• [TASK GOAL]:
A verbatim copy of the records below, pictures omitted, is the task.

(Stored data)
⁂
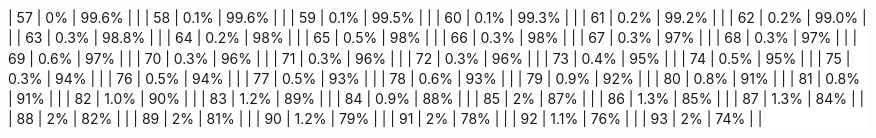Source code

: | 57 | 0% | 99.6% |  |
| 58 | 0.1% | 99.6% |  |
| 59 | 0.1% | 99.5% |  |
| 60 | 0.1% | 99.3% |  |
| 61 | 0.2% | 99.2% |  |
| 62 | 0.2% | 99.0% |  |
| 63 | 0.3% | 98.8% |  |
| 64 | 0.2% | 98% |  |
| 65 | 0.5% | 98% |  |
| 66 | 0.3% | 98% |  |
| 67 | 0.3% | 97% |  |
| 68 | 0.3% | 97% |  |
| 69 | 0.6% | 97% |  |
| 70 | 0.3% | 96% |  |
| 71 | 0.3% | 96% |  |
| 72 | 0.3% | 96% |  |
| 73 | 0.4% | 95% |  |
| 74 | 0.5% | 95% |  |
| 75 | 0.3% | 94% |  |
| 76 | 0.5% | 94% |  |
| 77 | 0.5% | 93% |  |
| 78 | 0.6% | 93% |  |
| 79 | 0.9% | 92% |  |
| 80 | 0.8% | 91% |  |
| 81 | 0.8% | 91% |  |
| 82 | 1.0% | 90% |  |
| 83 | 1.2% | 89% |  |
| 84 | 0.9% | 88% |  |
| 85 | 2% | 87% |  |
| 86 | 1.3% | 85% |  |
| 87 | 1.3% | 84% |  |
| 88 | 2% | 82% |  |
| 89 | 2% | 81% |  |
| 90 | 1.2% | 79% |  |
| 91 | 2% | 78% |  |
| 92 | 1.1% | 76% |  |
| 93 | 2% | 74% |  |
⁂
• [EXPECTED ANSWER]:
Source code

: | 57 | 0% | 99.6% |  |
| 58 | 0.1% | 99.6% |  |
| 59 | 0.1% | 99.5% |  |
| 60 | 0.1% | 99.3% |  |
| 61 | 0.2% | 99.2% |  |
| 62 | 0.2% | 99.0% |  |
| 63 | 0.3% | 98.8% |  |
| 64 | 0.2% | 98% |  |
| 65 | 0.5% | 98% |  |
| 66 | 0.3% | 98% |  |
| 67 | 0.3% | 97% |  |
| 68 | 0.3% | 97% |  |
| 69 | 0.6% | 97% |  |
| 70 | 0.3% | 96% |  |
| 71 | 0.3% | 96% |  |
| 72 | 0.3% | 96% |  |
| 73 | 0.4% | 95% |  |
| 74 | 0.5% | 95% |  |
| 75 | 0.3% | 94% |  |
| 76 | 0.5% | 94% |  |
| 77 | 0.5% | 93% |  |
| 78 | 0.6% | 93% |  |
| 79 | 0.9% | 92% |  |
| 80 | 0.8% | 91% |  |
| 81 | 0.8% | 91% |  |
| 82 | 1.0% | 90% |  |
| 83 | 1.2% | 89% |  |
| 84 | 0.9% | 88% |  |
| 85 | 2% | 87% |  |
| 86 | 1.3% | 85% |  |
| 87 | 1.3% | 84% |  |
| 88 | 2% | 82% |  |
| 89 | 2% | 81% |  |
| 90 | 1.2% | 79% |  |
| 91 | 2% | 78% |  |
| 92 | 1.1% | 76% |  |
| 93 | 2% | 74% |  |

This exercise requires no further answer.